BartSeq2SeqLMPreprocessor.from_preset(preset, **kwargs)

Instantiate a keras_nlp.models.Preprocessor from a model preset.

A preset is a directory of configs, weights and other file assets used to save and load a pre-trained model. The preset can be passed as a one of:

  1. a built in preset identifier like 'bert_base_en'
  2. a Kaggle Models handle like 'kaggle://user/bert/keras/bert_base_en'
  3. a Hugging Face handle like 'hf://user/bert_base_en'
  4. a path to a local preset directory like './bert_base_en'

For any Preprocessor subclass, you can run cls.presets.keys() to list all built-in presets available on the class.

As there are usually multiple preprocessing classes for a given model, this method should be called on a specific subclass like keras_nlp.models.BertPreprocessor.from_preset().

Arguments

  • preset: string. A built in preset identifier, a Kaggle Models handle, a Hugging Face handle, or a path to a local directory.

Examples

# Load a preprocessor for Gemma generation.
preprocessor = keras_nlp.models.GemmaCausalLMPreprocessor.from_preset(
    "gemma_2b_en",
)

# Load a preprocessor for Bert classification.
preprocessor = keras_nlp.models.BertPreprocessor.from_preset(
    "bert_base_en",
)
Preset name Parameters Description
bart_base_en 139.42M 6-layer BART model where case is maintained. Trained on BookCorpus, English Wikipedia and CommonCrawl.
bart_large_en 406.29M 12-layer BART model where case is maintained.
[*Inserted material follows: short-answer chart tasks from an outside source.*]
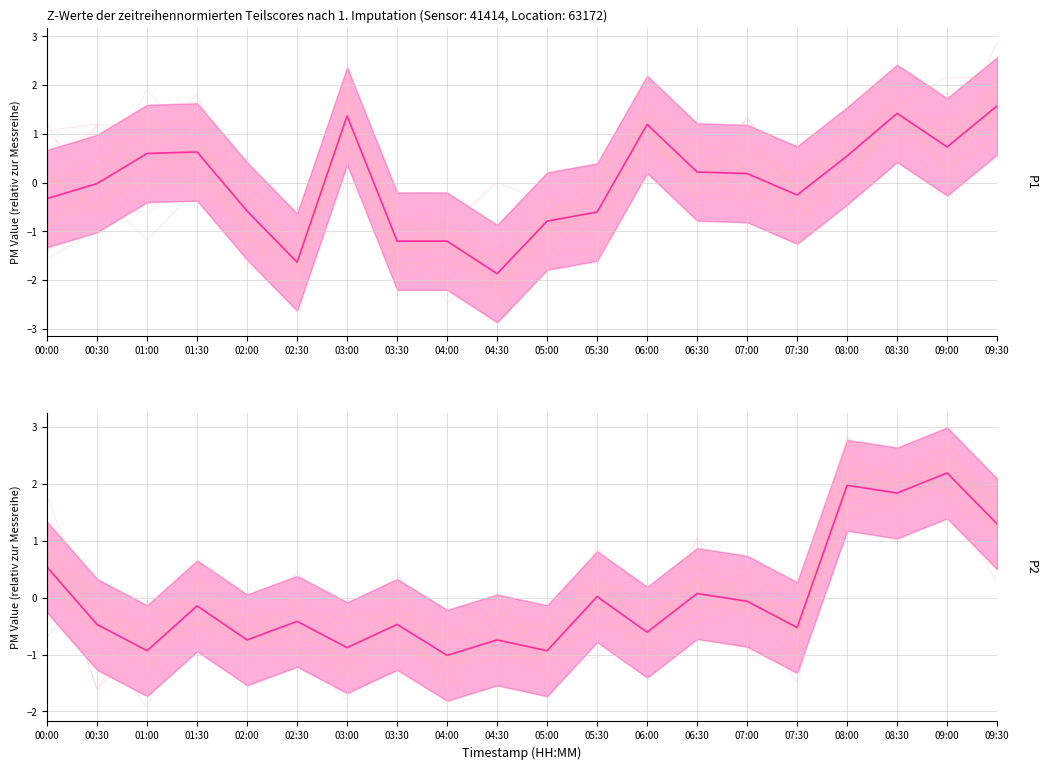

The value of P1 at 05:30 is -0.7. True or false?

True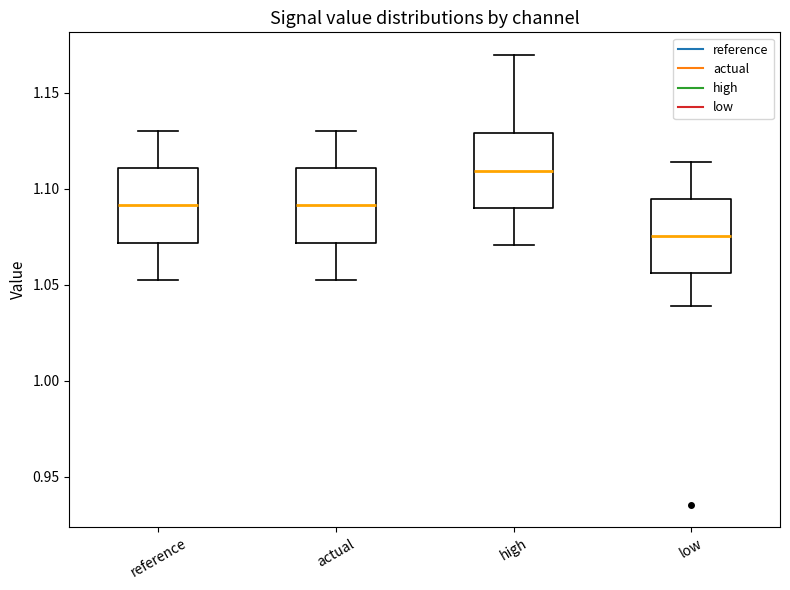

Where does the lower whisker of the box for low end on the y-axis? The values are not printed on the chart, so give them approximately, as read against the axis.

1.040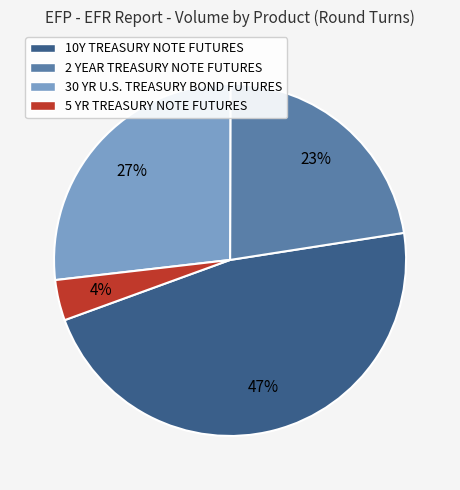

Rank the categories by value from lowest to highest.

5 YR TREASURY NOTE FUTURES, 2 YEAR TREASURY NOTE FUTURES, 30 YR U.S. TREASURY BOND FUTURES, 10Y TREASURY NOTE FUTURES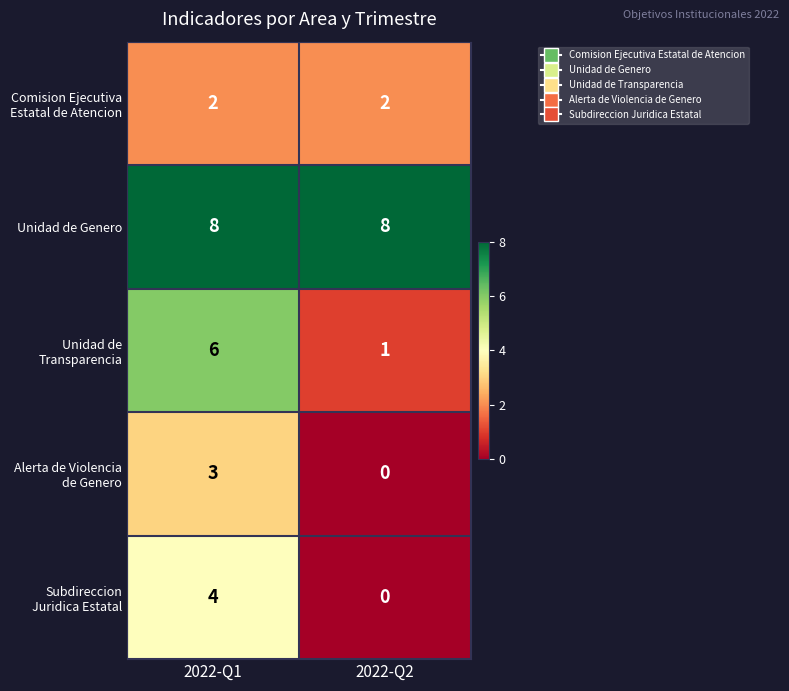

Count the number of categories in the chart.

2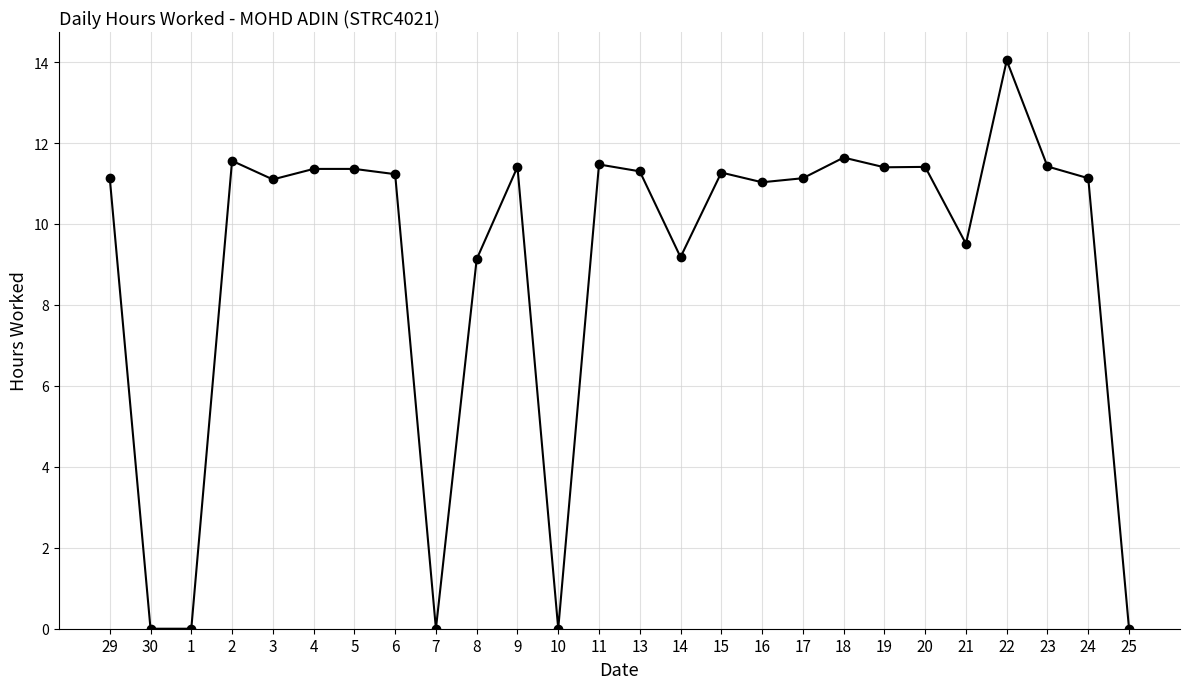

The chart shows a value of 16.9 at 5. True or false?

False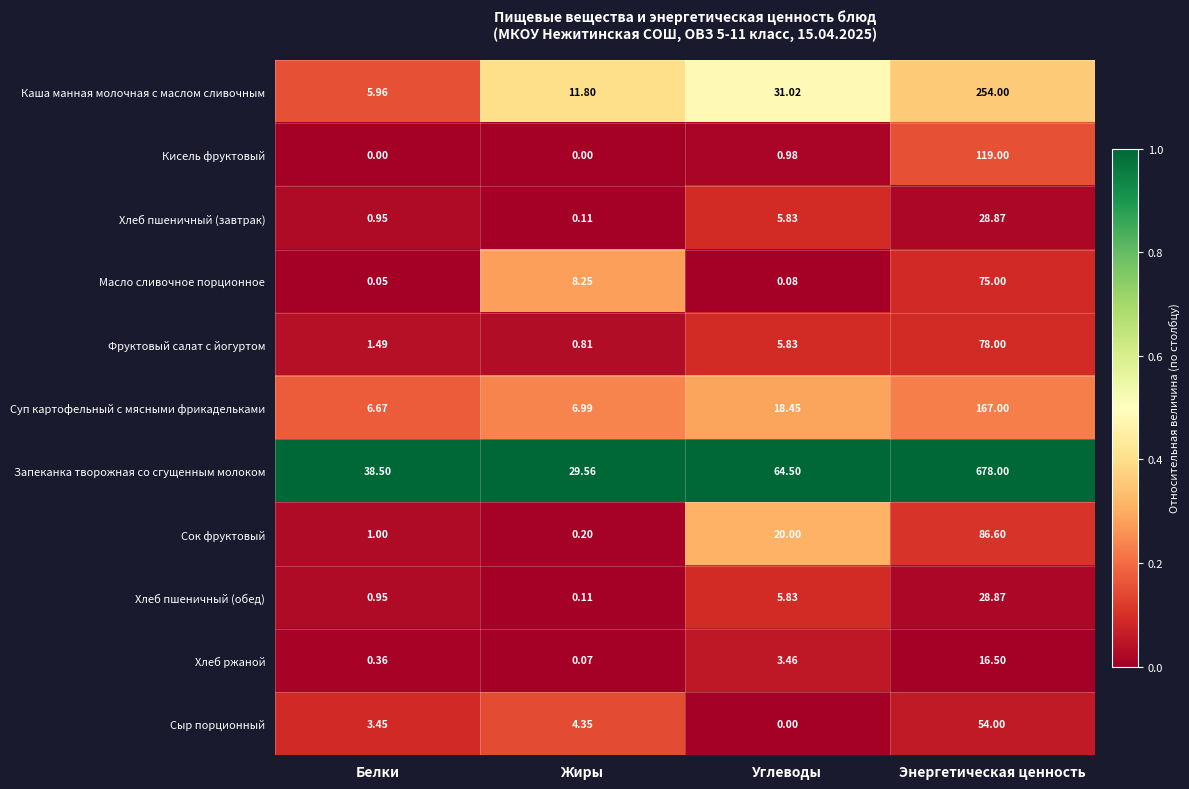

How many data points does each series have?

4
Trained on BookCorpus, English Wikipedia and CommonCrawl.
bart_large_en_cnn 406.29M The bart_large_en backbone model fine-tuned on the CNN+DM summarization dataset.

[source]

generate_preprocess method

BartSeq2SeqLMPreprocessor.generate_preprocess(
    x, encoder_sequence_length=None, decoder_sequence_length=None, sequence_length=None
)

Convert encoder and decoder input strings to integer token inputs for generation.

Similar to calling the layer for training, this method takes in a dict containing "encoder_text" and "decoder_text", with strings or tensor strings for values, tokenizes and packs the input, and computes a padding mask masking all inputs not filled in with a padded value.

Unlike calling the layer for training, this method does not compute labels and will never append a tokenizer.end_token_id to the end of the decoder sequence (as generation is expected to continue at the end of the inputted decoder prompt).


[source]

generate_postprocess method

BartSeq2SeqLMPreprocessor.generate_postprocess(x)

Convert integer token output to strings for generation.

This method reverses generate_preprocess(), by first removing all padding and start/end tokens, and then converting the integer sequence back to a string.


tokenizer property

keras_nlp.models.BartSeq2SeqLMPreprocessor.tokenizer

The tokenizer used to tokenize strings.